Up to 20 participants will be enrolled in this multicenter study. Up to 5 will be enrolled at
the Harris Health System. Up to 10 will be enrolled at MD Anderson.

Inclusion Criteria:

1. Proven recurrent cervical cancer of any histology not eligible for curative
radiotherapy or surgery.

2. Failed chemotherapy for first recurrence (excluding chemotherapy with concurrent
irradiation) or refractory to first line systemic therapy.

3. Measurable or non-measurable disease

4. Unlimited prior therapies

Exclusion Criteria:

1. Patients whose disease may be cured by surgery or radiotherapy.

2. Contraindication to use of a beta-blocker.(uncontrolled DM, COPD-unstable, Bradycardia
<50 BPM)

3. Already receiving a beta-blocker.

4. Performance status >3. Must have had treatment for first line recurrence

5. Prior radiation therapy for localized cancer of the breast, head and neck, or skin is
permitted provided that it was completed more than 3 years prior to registration, and
the patient remains free of recurrent or metastatic disease.

6. With the exception of non-melanoma skin cancer and other specific malignancies as
noted above, patients with other invasive malignancies who had (or have) any evidence
of the other cancer present within the last five years or whose previous cancer
treatment contraindicates this protocol therapy are excluded.

7. Use of systemic glucocorticoids such as Prednisone or Decadron in the last month for
greater than one week

8. Inability to accurately answer questions (e.g. dementia, brain metastases) or speak
English or Spanish.

9. Cirrhosis of the liver

10. Patients under the age of 18

11. History of comorbid conditions: Addison's disease, autoimmune hepatitis, hepatitis B,
hepatitis C, AIDS or HIV, lupus erythematosus, mixed connective tissue disease,
rheumatoid arthritis.

12. Hypersensitivity to propranolol, or beta-blockers

13. Uncompensated congestive heart failure

14. Cardiogenic shock

15. Severe sinus bradycardia; heart block, second or third degree or sick sinus syndrome
(if no artificial pacemaker present)

16. Severe hyperactive airway disease (chronic obstructive pulmonary disease, asthma)

17. Any patients on Avastin or any other anti-angiogenic drugs.

18. Patients with brittle diabetes mellitus (DM).
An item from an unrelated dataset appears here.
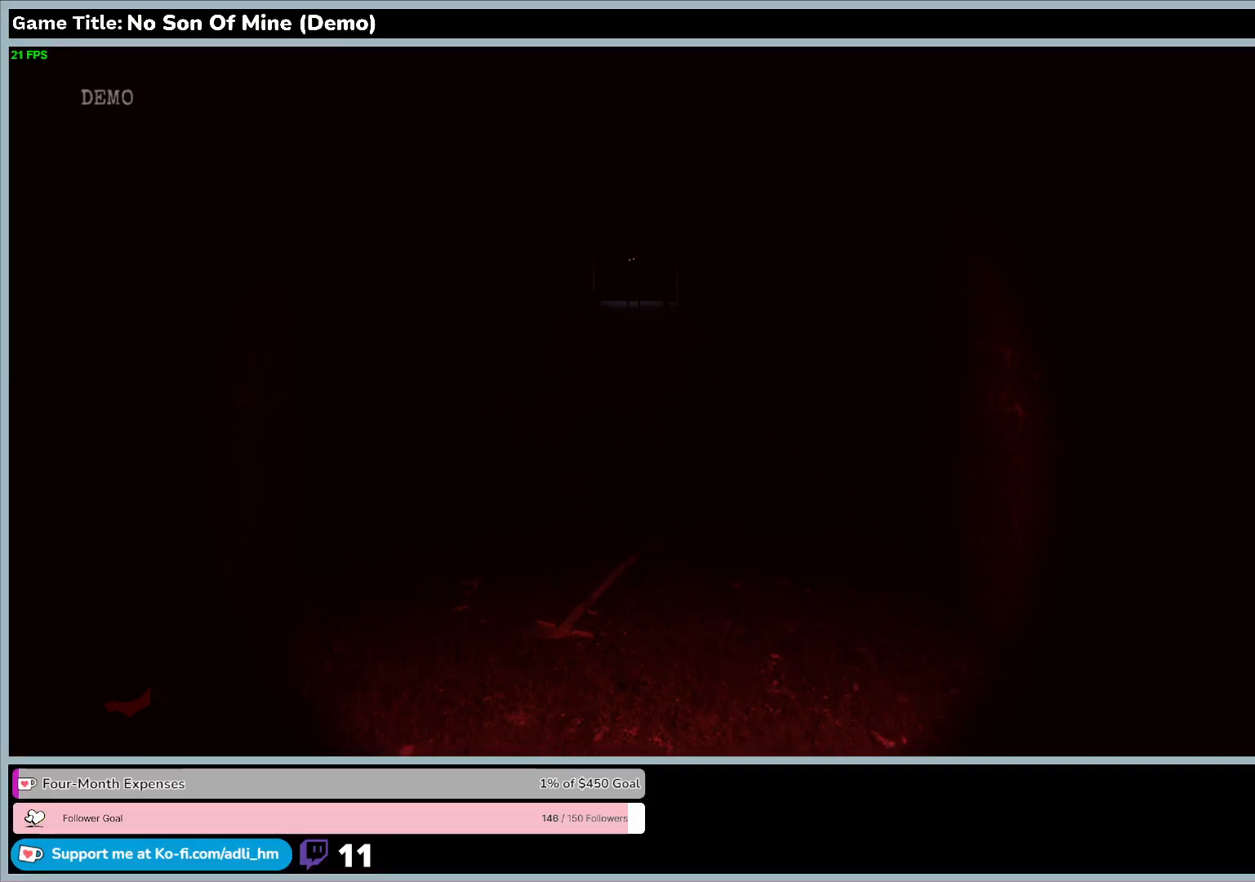
{"keys": [], "events": [[467, "s", "up"]]}
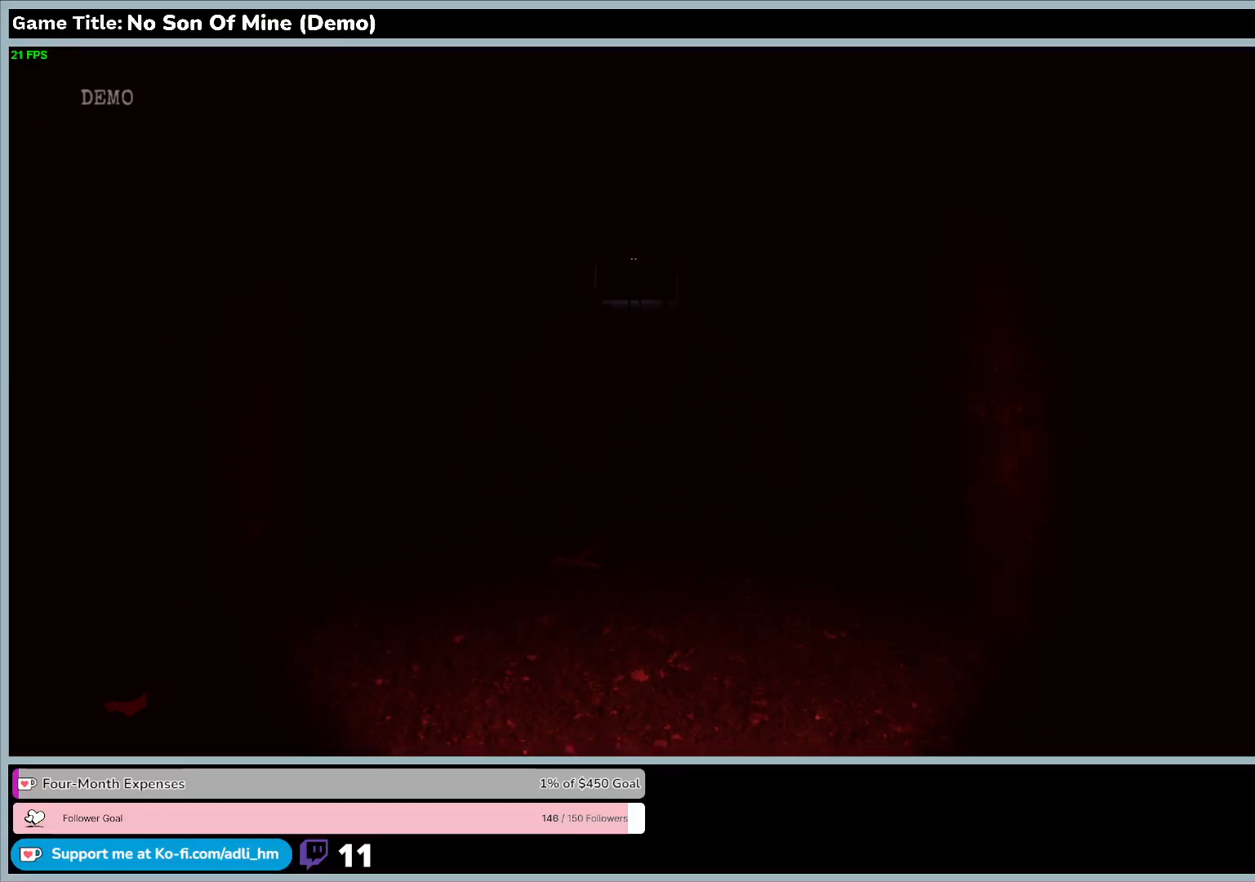
{"keys": [], "events": []}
Brittle diabetes mellitus is a type of
diabetes when a person's blood glucose (sugar) level often swings quickly from high to
low and from low to high. Also called "unstable diabetes" or "labile diabetes."

19. Patients participating in or who plan to participate in other treatment trials during
the course of this study.

20. Patients actively using cocaine

21. Cannot be receiving any other active neoplastic treatment during 4 months of study.